小説

感染遊戯




以下はWikipediaより引用

要約

『感染遊戯』(かんせんゆうぎ)は、誉田哲也の中編小説集。姫川玲子シリーズ第5作でスピンオフ作品。

概要

シリーズの登場人物である姫川と対立する警部補・勝俣健作(通称:ガンテツ)と姫川班の若手刑事・葉山則之、『シンメトリー』の短編「過ぎた正義」に登場した元刑事・倉田修二をメインに据えた4つの物語を収録した中編集。収録作品の「感染遊戯」から「沈黙怨嗟」まではその3人がそれぞれ主役の物語を展開し、最終章の「推定有罪」でこれまでの3編で提示された謎が明らかになる構成となっており、「連鎖誘導」と「推定有罪」はそれぞれ「過ぎた正義」の前日談・後日談としての側面もある。

2008年に光文社の『小説宝石』で「感染遊戯」を発表後、2010年にその後の3編が掲載され、2011年3月に単行本、2013年11月に光文社文庫が刊行された。著者は作品構想時には官僚の不正が話題になっていたため創作的警告として描いたが、「感染遊戯」発表後に似たような事件が起こって何とも言えない気分を味わったと語っている。実際にその数ヶ月後に元厚生事務次官宅連続襲撃事件が発生し、事件を予見したとも指摘されている。

資料を読み解く
**a.** 『感染遊戯』を紹介する文章によると、この作品の単行本が刊行されたのはいつですか?
**b.** 『感染遊戯』を紹介する文章のうち、「以下はWikipediaより引用」から始まり「義」の前日談・後日談としての側面もある。」までの部分を一字一句そのまま書き写してください。
項目を参照する必要はありません。

抜粋データ
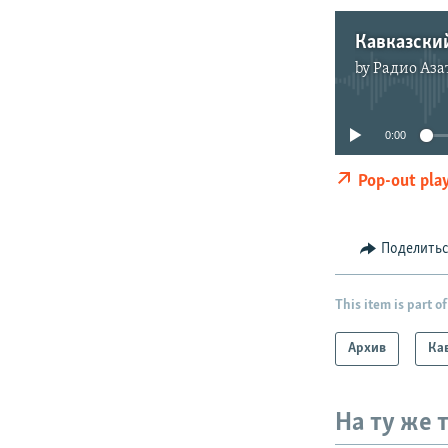
by
Радио Аза
0:00
Pop-out pla
Поделить
This item is part of
Архив
Ка
На ту же 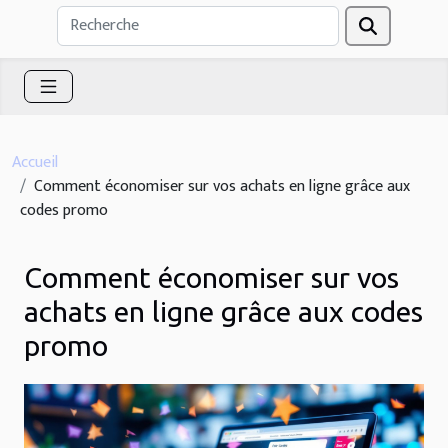
Accueil
Comment économiser sur vos achats en ligne grâce aux
codes promo
Comment économiser sur vos
achats en ligne grâce aux codes
promo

解答一覧
**a.** 2011年3月

**b.**
以下はWikipediaより引用

要約

『感染遊戯』(かんせんゆうぎ)は、誉田哲也の中編小説集。姫川玲子シリーズ第5作でスピンオフ作品。

概要

シリーズの登場人物である姫川と対立する警部補・勝俣健作(通称:ガンテツ)と姫川班の若手刑事・葉山則之、『シンメトリー』の短編「過ぎた正義」に登場した元刑事・倉田修二をメインに据えた4つの物語を収録した中編集。収録作品の「感染遊戯」から「沈黙怨嗟」まではその3人がそれぞれ主役の物語を展開し、最終章の「推定有罪」でこれまでの3編で提示された謎が明らかになる構成となっており、「連鎖誘導」と「推定有罪」はそれぞれ「過ぎた正義」の前日談・後日談としての側面もある。